The prospects for a currency union look doubtful, seeing as this would require Scotland to remain at the hands of the money-printers down in Westminster. Then what are the other options? The enactment of an informal union has much the same problems. The creation of a new Scottish currency would put the country in danger of receiving higher-interest loans. It would also inevitably be more exposed to fluctuations in global interest and currency rates.
These are all problems that can be solved in a new, Independent Scotland. It does not seem likely however, that at the present time the movement for separation will be able to effectively cope with them.
Philip Hammond recently stated of the issue “The reasons we could not have a currency union between the rest of the UK and Scotland are not political. It is not because there would be bad blood, it’s because there are sound economic reasons why a currency union without deep fiscal and political union doesn’t work.”
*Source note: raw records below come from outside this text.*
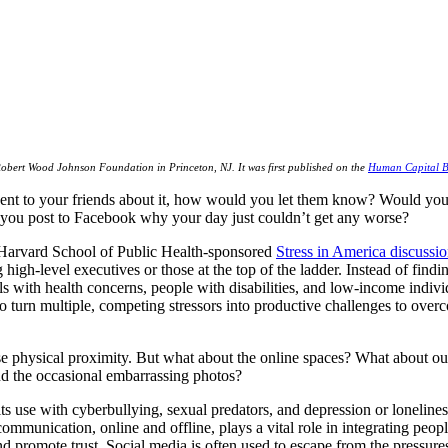
Robert Wood Johnson Foundation in Princeton, NJ. It was first published on the
Human Capital B
vent to your friends about it, how would you let them know? Would you 
 you post to Facebook why your day just couldn’t get any worse?
Harvard School of Public Health-sponsored
Stress in America discussi
high-level executives or those at the top of the ladder. Instead of findin
ls with health concerns, people with disabilities, and low-income individ
y to turn multiple, competing stressors into productive challenges to over
e physical proximity. But what about the online spaces? What about our
nd the occasional embarrassing photos?
 use with cyberbullying, sexual predators, and depression or lonelines
mmunication, online and offline, plays a vital role in integrating peop
nd promote trust. Social media is often used to escape from the pressure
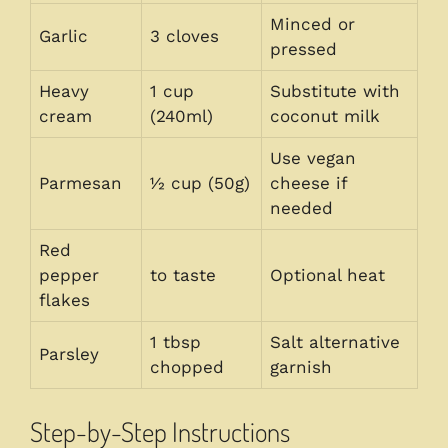
Minced or
Garlic
3 cloves
pressed
Heavy
1 cup
Substitute with
cream
(240ml)
coconut milk
Use vegan
Parmesan
½ cup (50g)
cheese if
needed
Red
pepper
to taste
Optional heat
flakes
1 tbsp
Salt alternative
Parsley
chopped
garnish
Step-by-Step Instructions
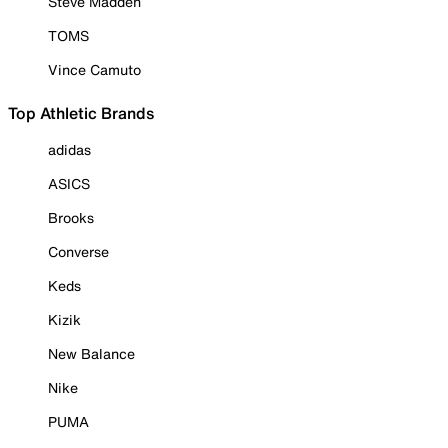
Steve Madden
TOMS
Vince Camuto
Top Athletic Brands
adidas
ASICS
Brooks
Converse
Keds
Kizik
New Balance
Nike
PUMA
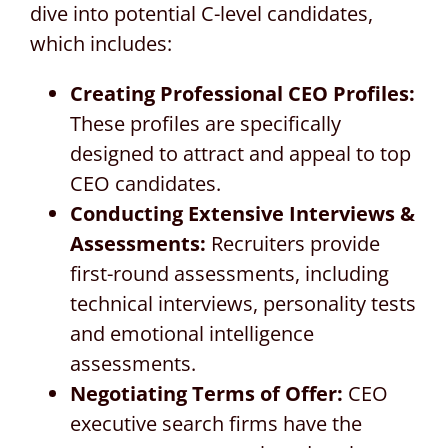
dive into potential C-level candidates,
which includes:
Creating Professional CEO Profiles:
These profiles are specifically
designed to attract and appeal to top
CEO candidates.
Conducting Extensive Interviews &
Assessments:
Recruiters provide
first-round assessments, including
technical interviews, personality tests
and emotional intelligence
assessments.
Negotiating Terms of Offer:
CEO
executive search firms have the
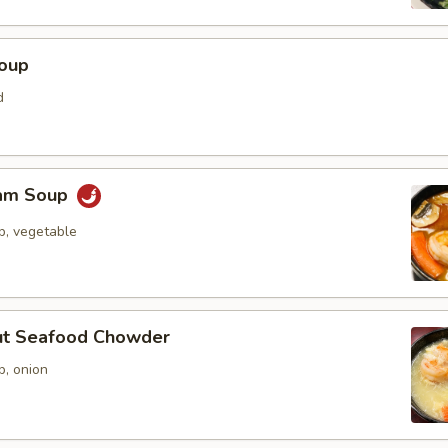
Soup
d
Yam Soup
p, vegetable
ut Seafood Chowder
p, onion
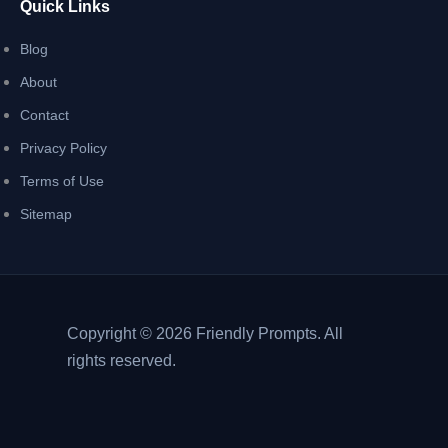
Quick Links
Blog
About
Contact
Privacy Policy
Terms of Use
Sitemap
Copyright © 2026 Friendly Prompts. All
rights reserved.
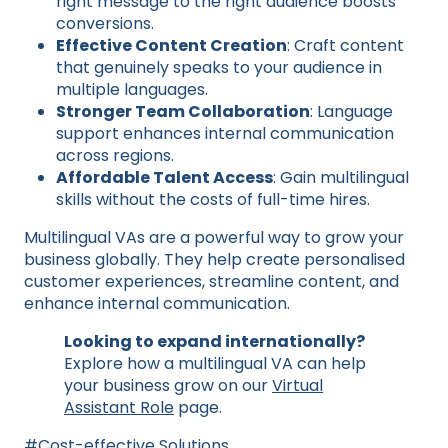
right message to the right audience boosts
conversions.
Effective Content Creation
: Craft content
that genuinely speaks to your audience in
multiple languages.
Stronger Team Collaboration
: Language
support enhances internal communication
across regions.
Affordable Talent Access
: Gain multilingual
skills without the costs of full-time hires.
Multilingual VAs are a powerful way to grow your
business globally. They help create personalised
customer experiences, streamline content, and
enhance internal communication.
Looking to expand internationally?
Explore how a multilingual VA can help
your business grow on our
Virtual
Assistant Role
page.
Post
#
Cost-effective Solutions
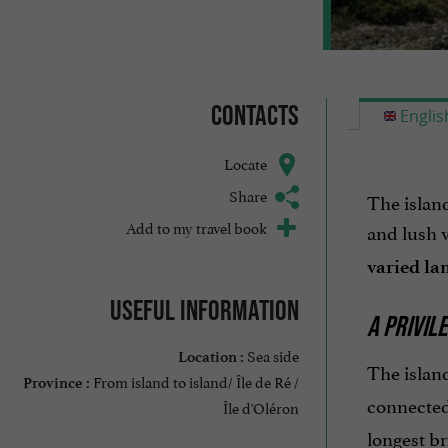
Contacts
Englis
Locate
Share
The islan
Add to my travel book
and lush v
varied la
Useful information
A PRIVIL
Sea side
Location :
The islan
From island to island/ Île de Ré /
Province :
connected
Île d'Oléron
longest br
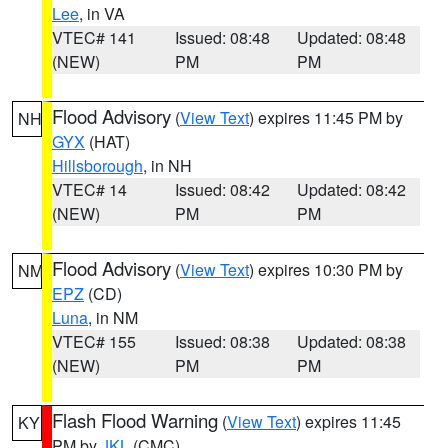
Lee
, in VA
VTEC# 141
Issued: 08:48
Updated: 08:48
(NEW)
PM
PM
Flood Advisory
(
View Text
) expires 11:45 PM by
NH
GYX
(HAT)
Hillsborough
, in NH
VTEC# 14
Issued: 08:42
Updated: 08:42
(NEW)
PM
PM
Flood Advisory
(
View Text
) expires 10:30 PM by
NM
EPZ
(CD)
Luna
, in NM
VTEC# 155
Issued: 08:38
Updated: 08:38
(NEW)
PM
PM
Flash Flood Warning
(
View Text
) expires 11:45
KY
PM by
JKL
(CMC)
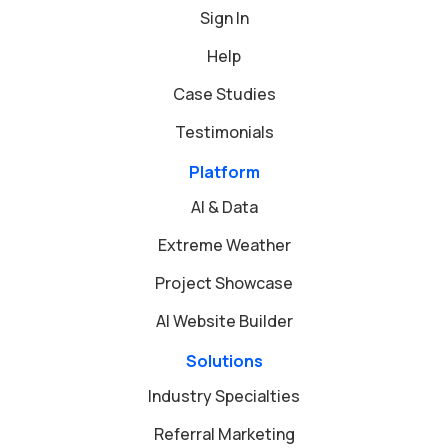
Sign In
Help
Case Studies
Testimonials
Platform
AI & Data
Extreme Weather
Project Showcase
AI Website Builder
Solutions
Industry Specialties
Referral Marketing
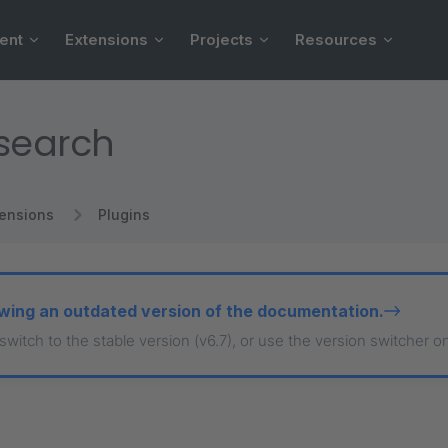
ent
Extensions
Projects
Resources
csearch
tensions
Plugins
wing an outdated version of the documentation.
 switch to the stable version (v6.7), or use the version switcher o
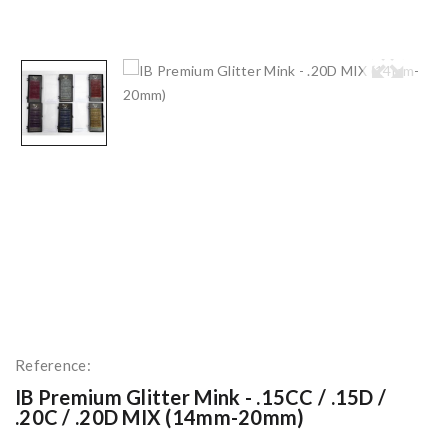
Reference:
IB Premium Glitter Mink - .15CC / .15D /
.20C / .20D MIX (14mm-20mm)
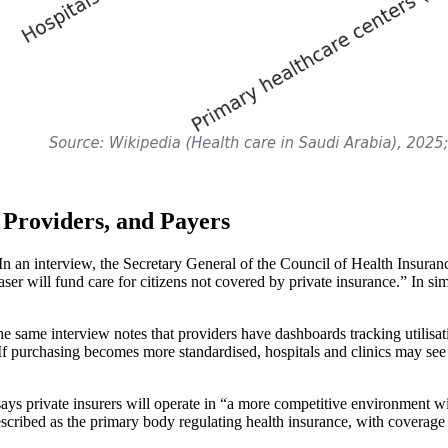
 Providers, and Payers
. In an interview, the Secretary General of the Council of Health Insuran
ser will fund care for citizens not covered by private insurance.” In si
same interview notes that providers have dashboards tracking utilisatio
 If purchasing becomes more standardised, hospitals and clinics may see
ays private insurers will operate in “a more competitive environment wi
cribed as the primary body regulating health insurance, with coverage a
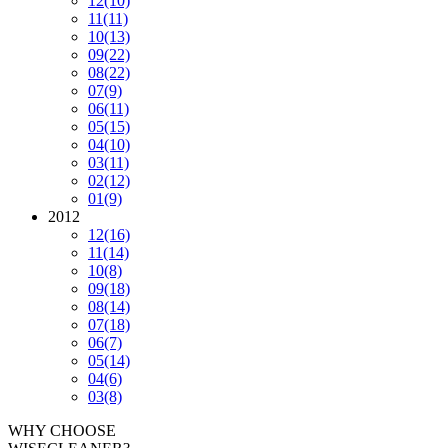
12
(10)
11
(11)
10
(13)
09
(22)
08
(22)
07
(9)
06
(11)
05
(15)
04
(10)
03
(11)
02
(12)
01
(9)
2012
12
(16)
11
(14)
10
(8)
09
(18)
08
(14)
07
(18)
06
(7)
05
(14)
04
(6)
03
(8)
WHY CHOOSE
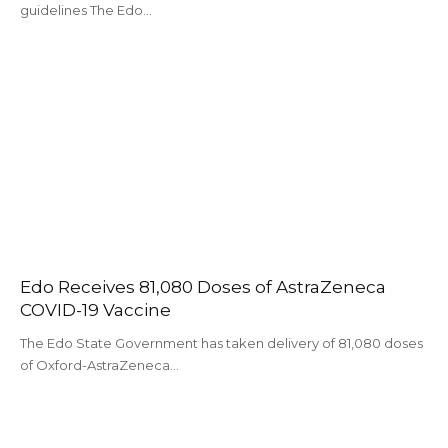
guidelines The Edo…
Edo Receives 81,080 Doses of AstraZeneca
COVID-19 Vaccine
The Edo State Government has taken delivery of 81,080 doses
of Oxford-AstraZeneca…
It is clear that many believe that Scotland will be able to govern itself. This may, indeed, be true. The ability of Scots to look over their own affairs cannot be overlooked. The problems which it appears will inevitable plague the newly independent nation, however, can also not be ignored.
One can also understand the thinking which underlies the desire for autonomy. If a vote for independence goes through, must not the desires of individuals in Wales and even Northern Ireland for independent rule be considered?
In the end independence looks to be ill-conceived. Economy efficiency over the long term must be considered to be a primary goal of all countries making up the United Kingdom. At present material market and capital variables do not seem to be making a good case for an independent state either. If the vote fails, efforts must be made to better-represent those in Scotland as all members of the democratic system should be included.